List every line of the records that contains the string "trimOffspring", copying each such line in full. Case counts, so only matches with the same capitalization qualify.

>> Start

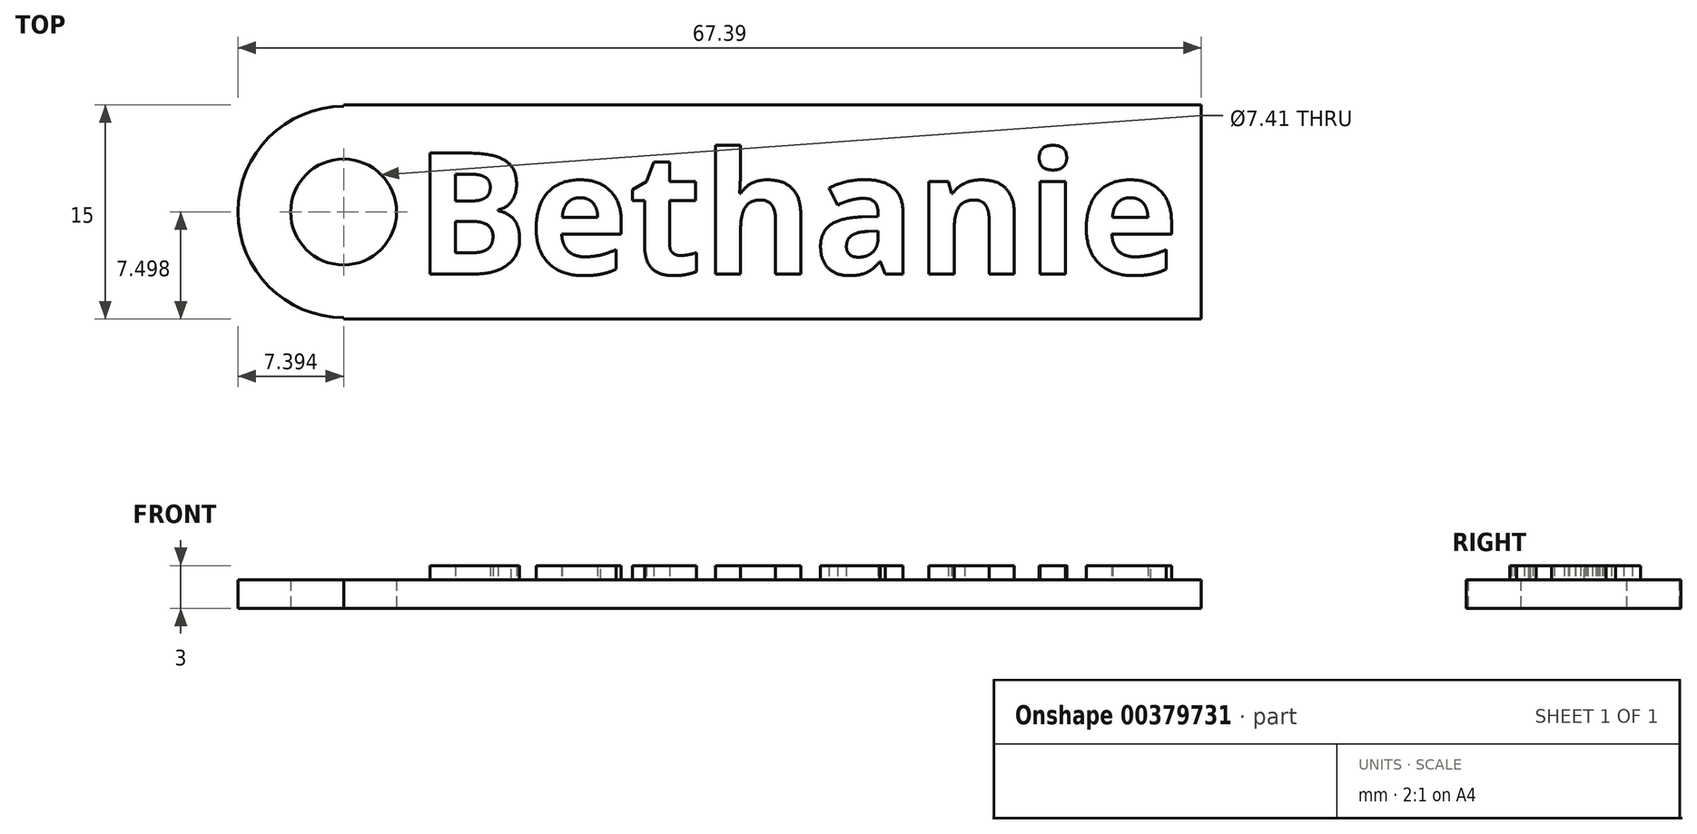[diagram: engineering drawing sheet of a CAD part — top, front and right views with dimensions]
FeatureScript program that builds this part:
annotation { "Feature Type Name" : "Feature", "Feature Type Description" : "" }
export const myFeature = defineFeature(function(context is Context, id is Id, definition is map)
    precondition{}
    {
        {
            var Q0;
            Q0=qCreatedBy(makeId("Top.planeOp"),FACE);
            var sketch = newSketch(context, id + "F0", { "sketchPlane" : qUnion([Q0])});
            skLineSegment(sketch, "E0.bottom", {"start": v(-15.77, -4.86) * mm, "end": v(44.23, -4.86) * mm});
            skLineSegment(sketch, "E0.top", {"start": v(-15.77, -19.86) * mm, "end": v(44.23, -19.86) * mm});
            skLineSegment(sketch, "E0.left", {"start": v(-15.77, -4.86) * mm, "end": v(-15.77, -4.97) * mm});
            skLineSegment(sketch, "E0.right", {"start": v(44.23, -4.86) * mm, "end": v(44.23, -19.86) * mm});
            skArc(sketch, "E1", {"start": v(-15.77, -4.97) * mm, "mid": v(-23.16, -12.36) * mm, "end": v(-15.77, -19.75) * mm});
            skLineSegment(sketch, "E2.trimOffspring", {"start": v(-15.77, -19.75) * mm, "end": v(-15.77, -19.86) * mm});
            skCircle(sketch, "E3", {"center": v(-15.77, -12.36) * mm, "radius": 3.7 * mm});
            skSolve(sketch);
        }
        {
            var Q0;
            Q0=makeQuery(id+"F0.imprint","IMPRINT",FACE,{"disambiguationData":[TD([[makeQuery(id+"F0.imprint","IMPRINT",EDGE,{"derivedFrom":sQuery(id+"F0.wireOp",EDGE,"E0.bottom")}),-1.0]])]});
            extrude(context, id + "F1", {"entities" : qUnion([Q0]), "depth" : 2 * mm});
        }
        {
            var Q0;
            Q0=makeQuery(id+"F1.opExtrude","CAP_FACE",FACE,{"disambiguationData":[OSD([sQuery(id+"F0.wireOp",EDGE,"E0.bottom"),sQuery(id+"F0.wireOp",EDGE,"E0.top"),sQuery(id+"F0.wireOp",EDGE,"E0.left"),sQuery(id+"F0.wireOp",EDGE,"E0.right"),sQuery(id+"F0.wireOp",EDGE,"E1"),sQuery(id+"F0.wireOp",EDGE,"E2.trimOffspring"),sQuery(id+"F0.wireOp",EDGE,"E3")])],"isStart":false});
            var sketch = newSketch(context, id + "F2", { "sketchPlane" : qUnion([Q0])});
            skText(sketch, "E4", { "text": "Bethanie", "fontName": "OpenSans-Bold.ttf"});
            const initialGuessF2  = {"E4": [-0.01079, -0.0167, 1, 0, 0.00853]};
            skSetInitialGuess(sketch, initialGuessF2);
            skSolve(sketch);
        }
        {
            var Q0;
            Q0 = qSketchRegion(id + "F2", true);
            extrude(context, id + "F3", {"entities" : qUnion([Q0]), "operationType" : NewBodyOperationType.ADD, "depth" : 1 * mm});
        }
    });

>> End
>> Start

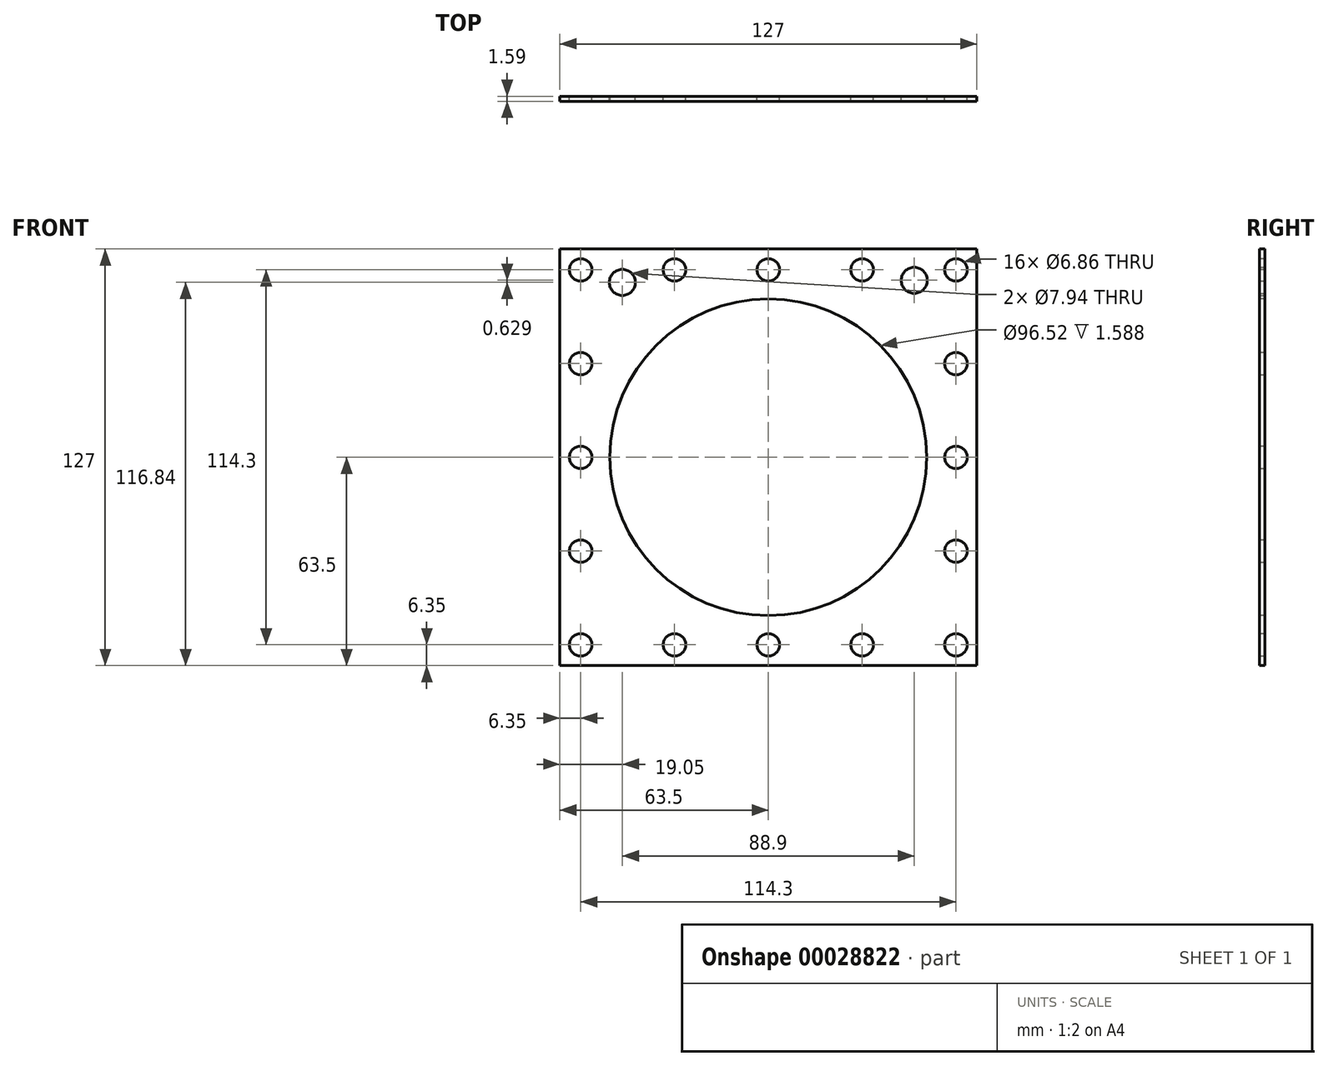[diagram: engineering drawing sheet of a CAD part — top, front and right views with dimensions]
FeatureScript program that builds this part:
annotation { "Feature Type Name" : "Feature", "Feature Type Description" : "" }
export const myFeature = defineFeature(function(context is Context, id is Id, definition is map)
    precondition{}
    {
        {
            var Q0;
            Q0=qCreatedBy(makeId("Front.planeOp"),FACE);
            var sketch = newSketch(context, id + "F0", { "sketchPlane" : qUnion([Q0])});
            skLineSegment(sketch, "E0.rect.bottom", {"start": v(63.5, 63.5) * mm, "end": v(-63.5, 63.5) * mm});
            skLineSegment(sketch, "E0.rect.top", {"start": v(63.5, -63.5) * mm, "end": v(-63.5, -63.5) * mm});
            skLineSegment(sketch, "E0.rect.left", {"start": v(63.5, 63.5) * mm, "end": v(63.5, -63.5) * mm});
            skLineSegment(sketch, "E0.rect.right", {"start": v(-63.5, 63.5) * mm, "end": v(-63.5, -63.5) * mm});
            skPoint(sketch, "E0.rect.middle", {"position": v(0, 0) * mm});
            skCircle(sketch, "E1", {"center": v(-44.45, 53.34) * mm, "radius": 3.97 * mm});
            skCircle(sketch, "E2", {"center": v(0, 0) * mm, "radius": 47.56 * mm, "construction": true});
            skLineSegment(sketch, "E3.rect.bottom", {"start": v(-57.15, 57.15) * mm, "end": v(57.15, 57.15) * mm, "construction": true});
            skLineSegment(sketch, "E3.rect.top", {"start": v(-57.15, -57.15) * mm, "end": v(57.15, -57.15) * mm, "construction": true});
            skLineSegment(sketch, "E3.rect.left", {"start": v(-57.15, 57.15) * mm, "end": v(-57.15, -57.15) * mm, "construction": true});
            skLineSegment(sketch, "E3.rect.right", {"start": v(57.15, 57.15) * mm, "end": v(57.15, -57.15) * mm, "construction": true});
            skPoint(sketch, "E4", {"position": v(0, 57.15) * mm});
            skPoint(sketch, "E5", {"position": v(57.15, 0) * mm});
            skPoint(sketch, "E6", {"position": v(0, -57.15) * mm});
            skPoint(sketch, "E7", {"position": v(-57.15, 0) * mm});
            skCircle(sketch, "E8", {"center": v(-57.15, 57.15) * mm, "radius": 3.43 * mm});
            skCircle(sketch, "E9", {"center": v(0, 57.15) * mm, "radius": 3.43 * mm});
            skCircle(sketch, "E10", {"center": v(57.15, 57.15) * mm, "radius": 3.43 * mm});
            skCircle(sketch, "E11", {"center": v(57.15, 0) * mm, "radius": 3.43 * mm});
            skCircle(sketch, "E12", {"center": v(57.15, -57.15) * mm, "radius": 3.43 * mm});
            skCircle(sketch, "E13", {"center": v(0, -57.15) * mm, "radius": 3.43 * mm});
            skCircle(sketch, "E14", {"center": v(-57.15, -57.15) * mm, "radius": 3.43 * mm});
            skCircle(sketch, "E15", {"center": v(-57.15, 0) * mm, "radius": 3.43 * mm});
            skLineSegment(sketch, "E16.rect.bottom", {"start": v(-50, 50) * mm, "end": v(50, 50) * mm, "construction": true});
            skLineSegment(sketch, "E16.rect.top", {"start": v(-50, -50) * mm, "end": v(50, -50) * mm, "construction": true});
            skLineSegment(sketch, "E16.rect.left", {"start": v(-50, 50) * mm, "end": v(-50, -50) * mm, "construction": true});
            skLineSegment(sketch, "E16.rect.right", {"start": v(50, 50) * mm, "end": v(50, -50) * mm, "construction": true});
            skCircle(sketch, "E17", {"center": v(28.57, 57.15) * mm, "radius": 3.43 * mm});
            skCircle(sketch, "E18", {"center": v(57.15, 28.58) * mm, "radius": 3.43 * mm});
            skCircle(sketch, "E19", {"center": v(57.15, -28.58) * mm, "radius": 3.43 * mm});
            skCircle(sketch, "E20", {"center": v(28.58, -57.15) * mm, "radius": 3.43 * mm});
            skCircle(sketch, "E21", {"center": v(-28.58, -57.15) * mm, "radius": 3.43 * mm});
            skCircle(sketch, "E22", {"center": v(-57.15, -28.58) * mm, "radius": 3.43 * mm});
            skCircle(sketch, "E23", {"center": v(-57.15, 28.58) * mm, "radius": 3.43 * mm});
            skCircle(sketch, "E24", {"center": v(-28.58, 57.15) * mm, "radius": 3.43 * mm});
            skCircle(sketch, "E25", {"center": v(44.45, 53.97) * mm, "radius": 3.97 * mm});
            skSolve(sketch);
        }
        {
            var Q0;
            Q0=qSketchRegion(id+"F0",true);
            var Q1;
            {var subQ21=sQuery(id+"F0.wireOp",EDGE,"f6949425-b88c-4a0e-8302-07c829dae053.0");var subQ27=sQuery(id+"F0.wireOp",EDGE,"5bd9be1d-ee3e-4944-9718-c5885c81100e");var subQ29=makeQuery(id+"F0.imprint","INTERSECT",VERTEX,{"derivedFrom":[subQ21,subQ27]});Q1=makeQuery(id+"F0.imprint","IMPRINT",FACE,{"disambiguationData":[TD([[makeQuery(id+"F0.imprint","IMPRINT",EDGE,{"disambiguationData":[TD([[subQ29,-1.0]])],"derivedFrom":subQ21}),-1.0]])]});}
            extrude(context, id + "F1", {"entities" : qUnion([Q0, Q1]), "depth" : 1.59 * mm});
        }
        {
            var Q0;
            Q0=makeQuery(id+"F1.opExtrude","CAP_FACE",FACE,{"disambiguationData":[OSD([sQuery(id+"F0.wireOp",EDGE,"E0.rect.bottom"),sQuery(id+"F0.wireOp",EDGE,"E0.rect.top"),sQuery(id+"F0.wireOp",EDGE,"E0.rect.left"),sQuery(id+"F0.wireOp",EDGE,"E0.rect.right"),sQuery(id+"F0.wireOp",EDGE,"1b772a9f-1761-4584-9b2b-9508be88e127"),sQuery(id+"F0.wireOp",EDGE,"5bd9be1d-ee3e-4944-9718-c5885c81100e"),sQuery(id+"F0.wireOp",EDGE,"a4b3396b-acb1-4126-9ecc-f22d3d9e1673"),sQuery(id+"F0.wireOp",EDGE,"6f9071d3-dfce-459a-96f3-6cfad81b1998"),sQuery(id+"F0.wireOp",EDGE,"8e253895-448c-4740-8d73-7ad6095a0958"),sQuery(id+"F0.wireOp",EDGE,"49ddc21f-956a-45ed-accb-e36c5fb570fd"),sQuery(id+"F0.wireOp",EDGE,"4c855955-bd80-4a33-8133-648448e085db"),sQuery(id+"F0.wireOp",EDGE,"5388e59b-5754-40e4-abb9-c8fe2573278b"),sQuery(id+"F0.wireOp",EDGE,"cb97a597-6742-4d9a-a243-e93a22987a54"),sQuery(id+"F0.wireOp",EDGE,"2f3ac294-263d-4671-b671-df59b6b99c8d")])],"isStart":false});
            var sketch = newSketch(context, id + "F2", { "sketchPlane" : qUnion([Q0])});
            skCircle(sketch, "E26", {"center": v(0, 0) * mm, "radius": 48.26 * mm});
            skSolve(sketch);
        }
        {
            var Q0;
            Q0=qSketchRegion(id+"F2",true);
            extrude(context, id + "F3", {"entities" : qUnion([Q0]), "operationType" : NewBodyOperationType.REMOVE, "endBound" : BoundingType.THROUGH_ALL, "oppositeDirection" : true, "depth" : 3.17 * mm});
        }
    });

>> End

The answer:
            skLineSegment(sketch, "E2.trimOffspring", {"start": v(-15.77, -19.75) * mm, "end": v(-15.77, -19.86) * mm});
            Q0=makeQuery(id+"F1.opExtrude","CAP_FACE",FACE,{"disambiguationData":[OSD([sQuery(id+"F0.wireOp",EDGE,"E0.bottom"),sQuery(id+"F0.wireOp",EDGE,"E0.top"),sQuery(id+"F0.wireOp",EDGE,"E0.left"),sQuery(id+"F0.wireOp",EDGE,"E0.right"),sQuery(id+"F0.wireOp",EDGE,"E1"),sQuery(id+"F0.wireOp",EDGE,"E2.trimOffspring"),sQuery(id+"F0.wireOp",EDGE,"E3")])],"isStart":false});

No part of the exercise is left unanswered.